§ Entries supplied:
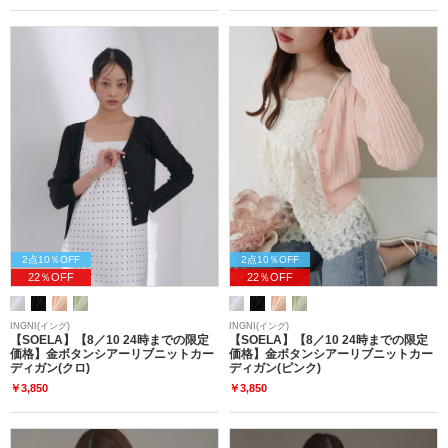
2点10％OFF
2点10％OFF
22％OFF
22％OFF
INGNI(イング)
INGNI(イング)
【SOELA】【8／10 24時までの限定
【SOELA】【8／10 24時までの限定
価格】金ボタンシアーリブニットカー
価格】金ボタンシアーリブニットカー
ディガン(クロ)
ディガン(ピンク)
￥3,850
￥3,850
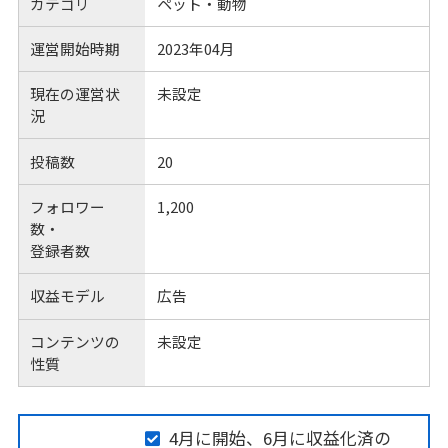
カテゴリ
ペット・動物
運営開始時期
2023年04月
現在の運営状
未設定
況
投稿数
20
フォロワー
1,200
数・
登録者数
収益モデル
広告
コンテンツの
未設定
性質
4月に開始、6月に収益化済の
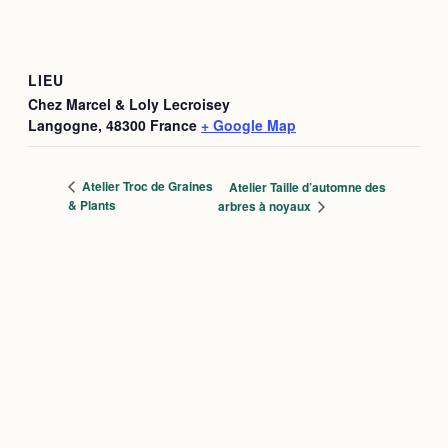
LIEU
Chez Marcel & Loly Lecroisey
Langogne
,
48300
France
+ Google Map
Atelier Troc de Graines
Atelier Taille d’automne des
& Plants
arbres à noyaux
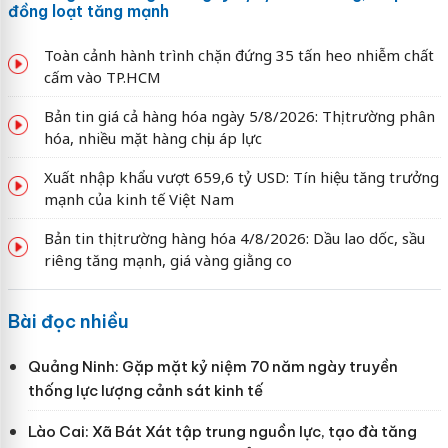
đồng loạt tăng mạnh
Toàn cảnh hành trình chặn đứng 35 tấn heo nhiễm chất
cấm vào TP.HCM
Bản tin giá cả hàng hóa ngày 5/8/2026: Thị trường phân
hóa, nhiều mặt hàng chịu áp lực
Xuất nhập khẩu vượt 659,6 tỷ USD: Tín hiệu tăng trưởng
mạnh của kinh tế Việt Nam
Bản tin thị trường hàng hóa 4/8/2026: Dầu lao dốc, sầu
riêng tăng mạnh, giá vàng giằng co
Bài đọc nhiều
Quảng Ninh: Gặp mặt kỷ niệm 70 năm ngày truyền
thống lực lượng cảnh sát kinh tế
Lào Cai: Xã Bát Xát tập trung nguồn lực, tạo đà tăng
--
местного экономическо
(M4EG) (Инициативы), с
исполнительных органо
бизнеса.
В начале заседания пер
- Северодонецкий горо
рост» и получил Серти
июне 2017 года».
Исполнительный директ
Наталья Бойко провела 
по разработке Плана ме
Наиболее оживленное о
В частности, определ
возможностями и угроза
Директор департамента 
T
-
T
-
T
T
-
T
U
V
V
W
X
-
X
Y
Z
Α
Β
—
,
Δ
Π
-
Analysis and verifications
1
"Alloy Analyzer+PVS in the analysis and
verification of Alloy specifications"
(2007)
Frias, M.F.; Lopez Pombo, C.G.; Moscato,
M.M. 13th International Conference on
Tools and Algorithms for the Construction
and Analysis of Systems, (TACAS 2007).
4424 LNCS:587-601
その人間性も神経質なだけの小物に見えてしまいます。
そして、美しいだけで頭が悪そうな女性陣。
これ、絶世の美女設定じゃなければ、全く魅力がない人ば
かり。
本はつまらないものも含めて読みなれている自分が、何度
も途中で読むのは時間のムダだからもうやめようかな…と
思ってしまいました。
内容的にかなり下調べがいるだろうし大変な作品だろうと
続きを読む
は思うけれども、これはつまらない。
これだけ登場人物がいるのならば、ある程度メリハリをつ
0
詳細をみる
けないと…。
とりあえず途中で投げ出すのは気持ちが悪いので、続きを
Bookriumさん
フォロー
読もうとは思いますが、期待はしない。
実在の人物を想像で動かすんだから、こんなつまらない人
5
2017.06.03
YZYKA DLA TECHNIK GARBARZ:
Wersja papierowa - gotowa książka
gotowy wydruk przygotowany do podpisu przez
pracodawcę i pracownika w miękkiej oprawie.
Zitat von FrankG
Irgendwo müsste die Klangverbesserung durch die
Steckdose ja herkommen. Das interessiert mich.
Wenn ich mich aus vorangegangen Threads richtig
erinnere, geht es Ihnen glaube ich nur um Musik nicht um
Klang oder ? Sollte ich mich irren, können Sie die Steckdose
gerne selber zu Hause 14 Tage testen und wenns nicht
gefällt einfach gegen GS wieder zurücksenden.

§ Your task:
Could you return exactly the stretch of the data above that starts at the line with "本はつまらないものも含めて読みなれている自分が、何度" and ends at the line with "gefällt einfach gegen GS wieder zurücksenden.", both lines included?

§ Answer area:
本はつまらないものも含めて読みなれている自分が、何度
も途中で読むのは時間のムダだからもうやめようかな…と
思ってしまいました。
内容的にかなり下調べがいるだろうし大変な作品だろうと
続きを読む
は思うけれども、これはつまらない。
これだけ登場人物がいるのならば、ある程度メリハリをつ
0
詳細をみる
けないと…。
とりあえず途中で投げ出すのは気持ちが悪いので、続きを
Bookriumさん
フォロー
読もうとは思いますが、期待はしない。
実在の人物を想像で動かすんだから、こんなつまらない人
5
2017.06.03
YZYKA DLA TECHNIK GARBARZ:
Wersja papierowa - gotowa książka
gotowy wydruk przygotowany do podpisu przez
pracodawcę i pracownika w miękkiej oprawie.
Zitat von FrankG
Irgendwo müsste die Klangverbesserung durch die
Steckdose ja herkommen. Das interessiert mich.
Wenn ich mich aus vorangegangen Threads richtig
erinnere, geht es Ihnen glaube ich nur um Musik nicht um
Klang oder ? Sollte ich mich irren, können Sie die Steckdose
gerne selber zu Hause 14 Tage testen und wenns nicht
gefällt einfach gegen GS wieder zurücksenden.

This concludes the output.